Lu Xiang pâlit : « L’Empereur ? »

« Ce n’est pas grave si tu ne comprends pas maintenant, tu pourras y réfléchir tranquillement en prison. » Gao Lin se leva, ordonna qu’on l’attachât ses mains et ses pieds, et le fit descendre.

Même si Lu Xiang se calmait en prison, il ne comprendrait probablement toujours pas comment les hommes de l’Empereur avaient pu apparaître soudainement à Qingyang et se mettre au service du prince Xiao. Était-ce parce qu’ils le soupçonnaient depuis longtemps ?

Avec son imagination limitée, il ne comprendrait sans doute jamais que ces gros bras de la garde n’étaient initialement là que pour surveiller les rendez-vous arrangés.

Le lieutenant Li, qui avait passé la journée à couper du bois, fut également menotté et amené devant Gao Lin. Plus peureux que Lu Xiang, il avoua rapidement qu’il avait profité de la collecte de grain pour s’enrichir et dénonça toute une bande de complices. Ces parasites furent rassemblés sur une place vide de la ville, agenouillés devant un objet noir, et y restèrent trois jours : deux jours sous la pluie, un jour au soleil, jusqu’à ce que leurs lèvres se fendent et qu’ils s’évanouissent, sans savoir devant quoi ils se prosternaient.

A-Ning demanda aussi : « Qu’est-ce que c’est ? »

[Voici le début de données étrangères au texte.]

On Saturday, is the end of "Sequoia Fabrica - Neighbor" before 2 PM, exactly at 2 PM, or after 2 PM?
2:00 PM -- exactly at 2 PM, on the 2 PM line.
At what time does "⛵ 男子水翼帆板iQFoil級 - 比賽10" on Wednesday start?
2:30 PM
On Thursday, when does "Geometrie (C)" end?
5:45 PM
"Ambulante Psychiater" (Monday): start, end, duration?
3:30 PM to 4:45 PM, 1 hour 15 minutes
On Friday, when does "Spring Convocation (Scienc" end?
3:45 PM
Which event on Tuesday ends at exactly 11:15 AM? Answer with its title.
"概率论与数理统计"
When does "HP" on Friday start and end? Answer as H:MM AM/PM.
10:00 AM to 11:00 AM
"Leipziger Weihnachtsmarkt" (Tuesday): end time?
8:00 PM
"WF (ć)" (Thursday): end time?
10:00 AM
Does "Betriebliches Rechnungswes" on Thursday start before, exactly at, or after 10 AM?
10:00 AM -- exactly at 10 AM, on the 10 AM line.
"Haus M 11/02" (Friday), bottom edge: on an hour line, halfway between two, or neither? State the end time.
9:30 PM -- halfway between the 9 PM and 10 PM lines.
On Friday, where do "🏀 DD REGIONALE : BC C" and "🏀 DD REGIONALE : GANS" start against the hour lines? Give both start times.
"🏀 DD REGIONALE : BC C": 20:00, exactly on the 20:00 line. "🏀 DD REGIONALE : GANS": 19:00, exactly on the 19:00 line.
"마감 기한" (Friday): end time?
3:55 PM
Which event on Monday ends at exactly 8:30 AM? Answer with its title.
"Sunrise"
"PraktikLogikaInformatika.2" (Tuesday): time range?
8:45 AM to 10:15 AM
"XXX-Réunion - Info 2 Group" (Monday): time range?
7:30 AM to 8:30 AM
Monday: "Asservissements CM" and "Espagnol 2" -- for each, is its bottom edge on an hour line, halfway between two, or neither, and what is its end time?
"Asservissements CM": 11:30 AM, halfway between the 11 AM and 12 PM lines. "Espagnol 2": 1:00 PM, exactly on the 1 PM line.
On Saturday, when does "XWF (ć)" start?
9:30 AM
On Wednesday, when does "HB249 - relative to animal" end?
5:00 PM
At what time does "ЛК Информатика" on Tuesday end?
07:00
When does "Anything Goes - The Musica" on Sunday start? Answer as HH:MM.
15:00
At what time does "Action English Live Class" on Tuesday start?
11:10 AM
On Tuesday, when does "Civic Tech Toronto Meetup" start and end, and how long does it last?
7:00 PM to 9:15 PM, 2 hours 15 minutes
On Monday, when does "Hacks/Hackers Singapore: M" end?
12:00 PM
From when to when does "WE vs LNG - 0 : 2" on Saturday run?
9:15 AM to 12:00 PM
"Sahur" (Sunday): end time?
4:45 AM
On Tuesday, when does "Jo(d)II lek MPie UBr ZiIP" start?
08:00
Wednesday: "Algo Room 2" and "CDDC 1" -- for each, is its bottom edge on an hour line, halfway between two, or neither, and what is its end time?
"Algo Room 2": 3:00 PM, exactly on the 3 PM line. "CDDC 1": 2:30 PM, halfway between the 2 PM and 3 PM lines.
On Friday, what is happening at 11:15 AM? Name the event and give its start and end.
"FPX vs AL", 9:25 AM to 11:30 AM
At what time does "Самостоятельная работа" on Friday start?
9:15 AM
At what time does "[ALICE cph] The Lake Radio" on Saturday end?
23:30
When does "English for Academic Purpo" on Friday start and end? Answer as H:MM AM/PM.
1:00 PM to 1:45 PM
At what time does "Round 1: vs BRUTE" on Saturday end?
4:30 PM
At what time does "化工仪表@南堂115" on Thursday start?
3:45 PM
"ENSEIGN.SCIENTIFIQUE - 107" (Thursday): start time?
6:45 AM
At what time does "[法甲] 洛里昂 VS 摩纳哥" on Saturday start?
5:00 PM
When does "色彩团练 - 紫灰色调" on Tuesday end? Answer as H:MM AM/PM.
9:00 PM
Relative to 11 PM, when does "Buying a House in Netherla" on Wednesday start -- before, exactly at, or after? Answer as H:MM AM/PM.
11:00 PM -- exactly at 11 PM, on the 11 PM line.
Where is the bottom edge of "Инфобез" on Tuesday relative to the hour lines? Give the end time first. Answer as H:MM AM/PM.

Le deuxième jeune maître Liu répondit : « C’est le chien du village de Xiao Zhao, tué par les soldats. »

Sans le savoir, A-Ning avait déchiré un morceau de viande grillée pour le donner à un jeune homme affamé attaché par une chaîne. Plus tard, il comprit qu'il s'agissait de son chien. La viande fut ensuite emportée par Liang Shu ; après séchage, elle ressemblait à une pierre noire, et ne pourrissait pas malgré le soleil et la pluie. Elle resta exposée sur l’estrade jusqu’à ce que les criminels aient prié pendant trois jours et que leurs têtes touche le sol. Gao Lin enveloppa alors la viande dans un morceau de tissu et l’enterra correctement.

Liang Shu ne voulait pas que le deuxième jeune maître Liu voie ces choses, mais à ce moment-là, ce dernier ne disait plus « c'est aussi bien ».

Il resta en ville, poing serré, les mains dans les manches, et refusa de partir.